Der Ausbau eines Glasfasernetzes für die Regierung von Niederbayern und weitere öffentliche Organe innerhalb der Innenstadt von Landshut machte eine archäologische Begleitung der Tiefbautätigkeiten notwendig. Unser Büro wurde mit der baubegleitenden Dokumentation der zu erwartenden Hinterlassenschaften beauftragt. Das lineare Projekt erstreckte sich über Teile der mittelalterlichen Innenstadt von Landshut mit insgesamt 13 Teilflächen. In 29 Schnitten wurden 29 Befunde angesprochen, meist Mauern, Auffüllungen, sowie einige Ausschnitte frühneuzeitlicher Gräber.

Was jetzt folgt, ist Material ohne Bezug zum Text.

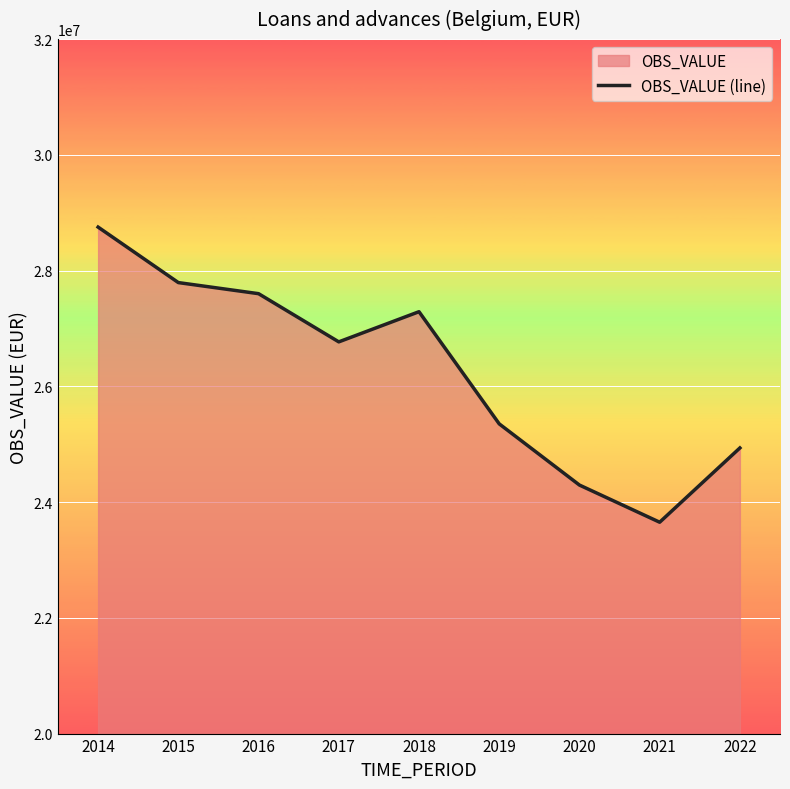

At which category does the data reach its first local peak?

2018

Innerhalb der Straßen wurde meist im Bereich der Gehwege auf eine Tiefe von maximal 80 cm gearbeitet, sofern dies möglich war. Vornehmlich zeigten sich in diesen Schnitten rezente Kabelzüge. Bei den Schnitten, die in der nördlichen Strassentrasse der Freyung angelegt wurden, zeigte sich in etwa 40 cm Tiefe das alte Katzenkopfpflaster. Damit ist bereits geklärt, dass das heutige Straßenniveau innerhalb des letzten Jahrhunderts um ein gutes Stück angehoben wurde.

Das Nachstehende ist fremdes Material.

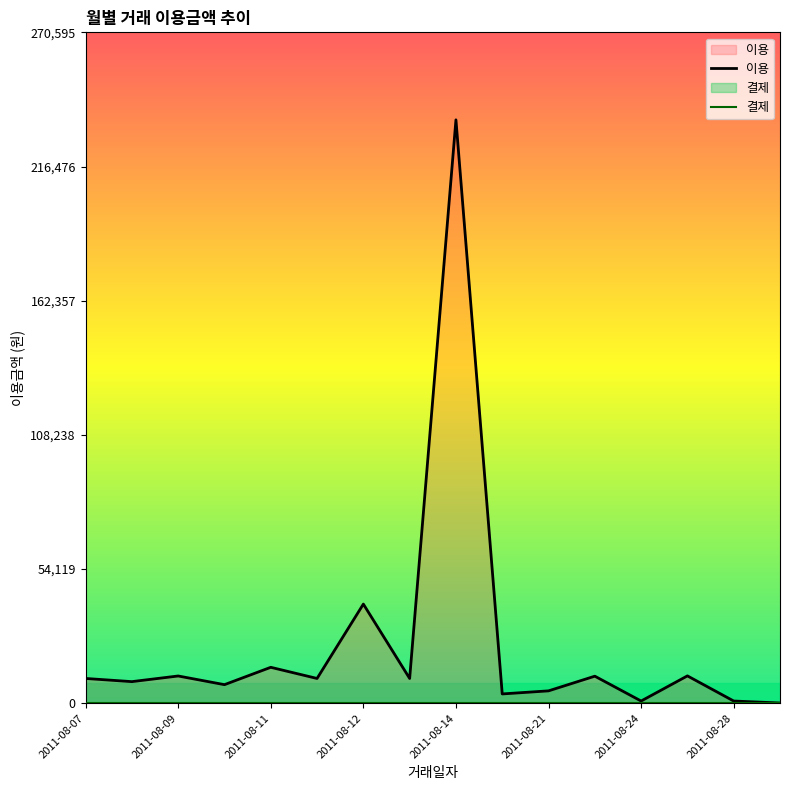

At which label is 이용 closest to 117700?

2011-08-12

Da ebenso ein Schnitt nördlich der Martinskirche durch den ehemaligen Friedhof angelegt wurde, konnten einige Grablegen in dem sehr schmalen Streifen freigelegt werden. Hier zeigte sich auch ein Teil der Friehofseinfassung, die relativ nah an den bestehenden Gebäuden angelegt war.

Andernorts waren ältere Befunde bereits vollständig zerstört, wie z.B. in der Theaterstrasse.